(Beginning of Excerpt provided)

Recovery prognosis poorer from SSNHL in patients with at least four factors of metabolic syndrome

FRIDAY, Feb. 16, 2018 (HealthDay News) — Patients with metabolic syndrome have a lower rate of recovery from sudden sensorineural hearing loss (SSNHL) than those without, according to research published online Feb. 15 in JAMA Otolaryngology-Head & Neck Surgery.

Su Young Jung, M.D., from Kyung Hee University in Seoul, South Korea, and colleagues examined the correlation of metabolic syndrome with the rate of recovery from SSNHL in a retrospective medical record review of 124 patients treated at a single tertiary university hospital. Seventy of the patients had metabolic syndrome, and 54 did not.

(End of Excerpt provided)
(Beginning of Records)

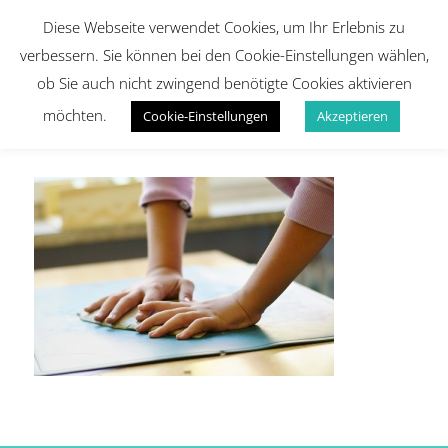
Diese Webseite verwendet Cookies, um Ihr Erlebnis zu
verbessern. Sie können bei den Cookie-Einstellungen wählen,
ob Sie auch nicht zwingend benötigte Cookies aktivieren
möchten.
Cookie-Einstellungen
Akzeptieren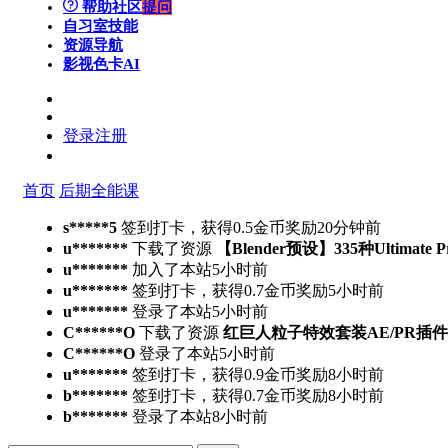
帮助社区
提问
自习室
技能
资源导航
影视色卡
AI
登录
注册
首页
后期全能课
s*****5
签到打卡，获得0.5金币奖励
20分钟前
u*******
下载了资源
【Blender预设】335种Ultimate 
u*******
加入了本站
5小时前
u*******
签到打卡，获得0.7金币奖励
5小时前
u*******
登录了本站
5小时前
C******O
下载了资源
红巨人粒子特效套装AE/PR插件v2023.4.
C******O
登录了本站
5小时前
u*******
签到打卡，获得0.9金币奖励
8小时前
b*******
签到打卡，获得0.7金币奖励
8小时前
b*******
登录了本站
8小时前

(End of Records)

# Task statement:
Could you carry the news report on metabolic syndrome and recovery from sudden hearing loss further, picking up after its last sentence and leaving the data aside?

# Task output:
The researchers found that the groups with and without metabolic syndrome had similar mean pure-tone audiometry thresholds at baseline but that recovery rates after treatment were significantly lower in the metabolic syndrome group. There were no differences in the five diagnostic criteria of metabolic syndrome for those patients who did and did not recover. Patients with versus without metabolic syndrome had a higher level of hearing loss; the difference was not statistically significant. There were also differences in audiogram patterns, although these were not significant. In patients with three factors of metabolic syndrome and those with none, hearing recovery rates were similar; there was a significant difference for patients with four or more factors and those without metabolic syndrome.

“Prognosis was poorer in patients with at least four factors of metabolic syndrome than in those with three or fewer of the five factors,” the authors write.